II. This divine Being came, continues the text, into the world; i. e. into this world.

Very many worlds God has made, of still greater extent and magnificence than this, to circle with it, in its majestic course around the centre of the system; but in no other have been enacted the scenes of redemption. It is an exclusive distinction of this world, that by the Church redeemed and existing on its bosom, is made known unto principalities and powers in heavenly places, the manifold wisdom of God, according to the eternal purpose, which he purposed in Christ Jesus our Lord. Bethlehem and Calvary are here. The garden of that untold agony -the sepulchre, hewn out in the rock, where the Prince of life lay in the embrace of death-the Mount of Olives, whence he ascended, leading captivity captive-all these are here.

The influences of the cross doubtless, indeed, reach to the outmost limits of God's vast creation,. making manifest, as could have been done by nothing else, the wisdom, love, power and glory of Jehovah. But here the cross was reared. Its base was imbedded in the soil of earth; its top was fanned by the air and bathed in the light which fall upon us. Christ Jesus came into this world!

How did he come?

> **DATA LISTING**:

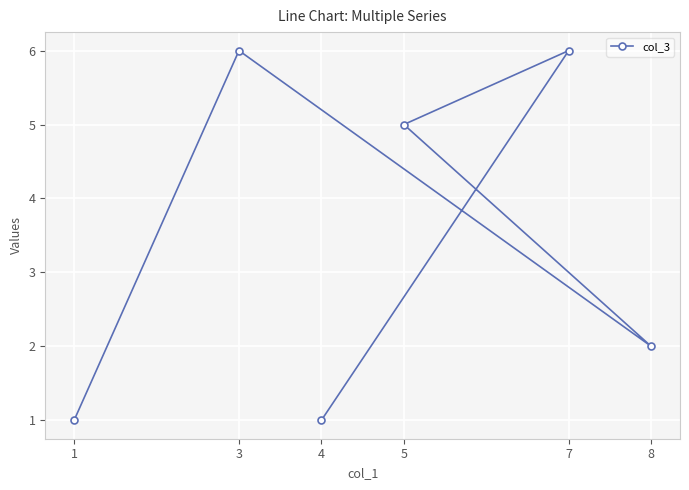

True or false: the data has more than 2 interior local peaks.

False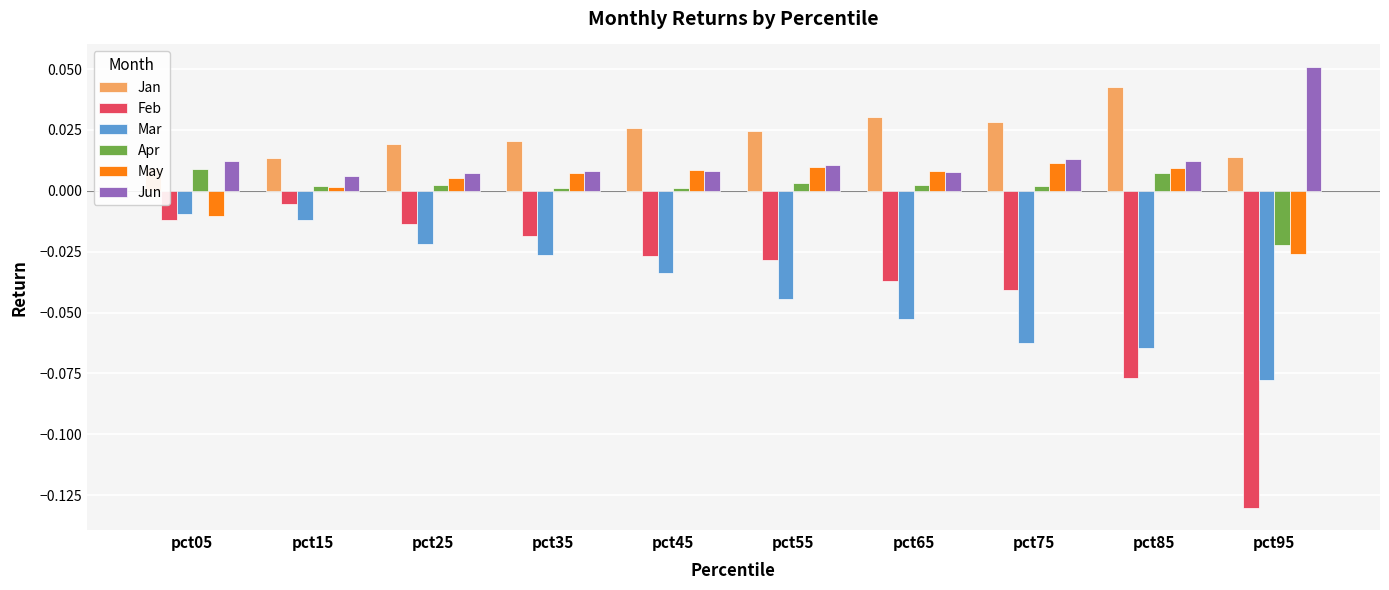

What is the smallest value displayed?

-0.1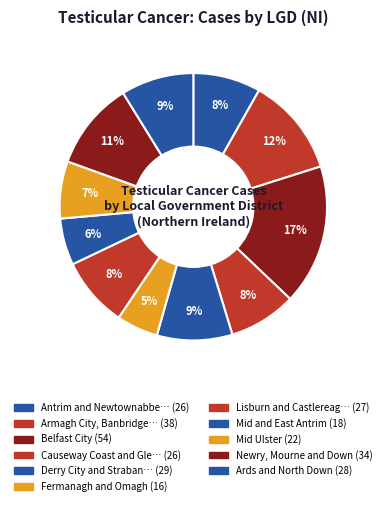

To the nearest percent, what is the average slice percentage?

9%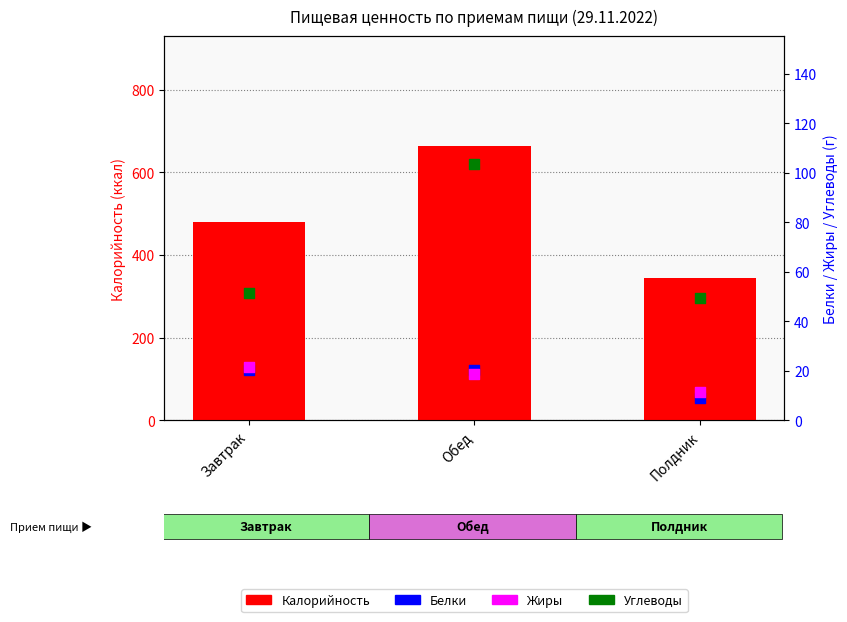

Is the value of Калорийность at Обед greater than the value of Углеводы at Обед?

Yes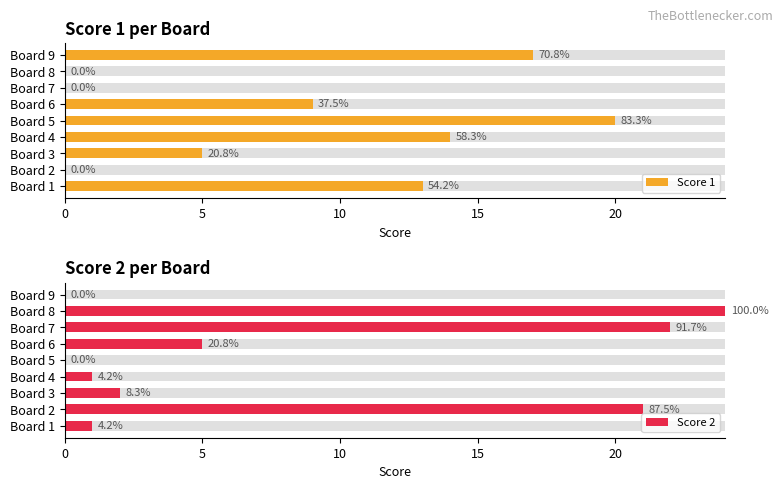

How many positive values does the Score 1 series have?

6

> **TASK REQUIREMENTS**:
Return the full sermon passage above about Christ coming into this world, word for word.

> **RESPONSE BELOW**:
II. This divine Being came, continues the text, into the world; i. e. into this world.

Very many worlds God has made, of still greater extent and magnificence than this, to circle with it, in its majestic course around the centre of the system; but in no other have been enacted the scenes of redemption. It is an exclusive distinction of this world, that by the Church redeemed and existing on its bosom, is made known unto principalities and powers in heavenly places, the manifold wisdom of God, according to the eternal purpose, which he purposed in Christ Jesus our Lord. Bethlehem and Calvary are here. The garden of that untold agony -the sepulchre, hewn out in the rock, where the Prince of life lay in the embrace of death-the Mount of Olives, whence he ascended, leading captivity captive-all these are here.

The influences of the cross doubtless, indeed, reach to the outmost limits of God's vast creation,. making manifest, as could have been done by nothing else, the wisdom, love, power and glory of Jehovah. But here the cross was reared. Its base was imbedded in the soil of earth; its top was fanned by the air and bathed in the light which fall upon us. Christ Jesus came into this world!

How did he come?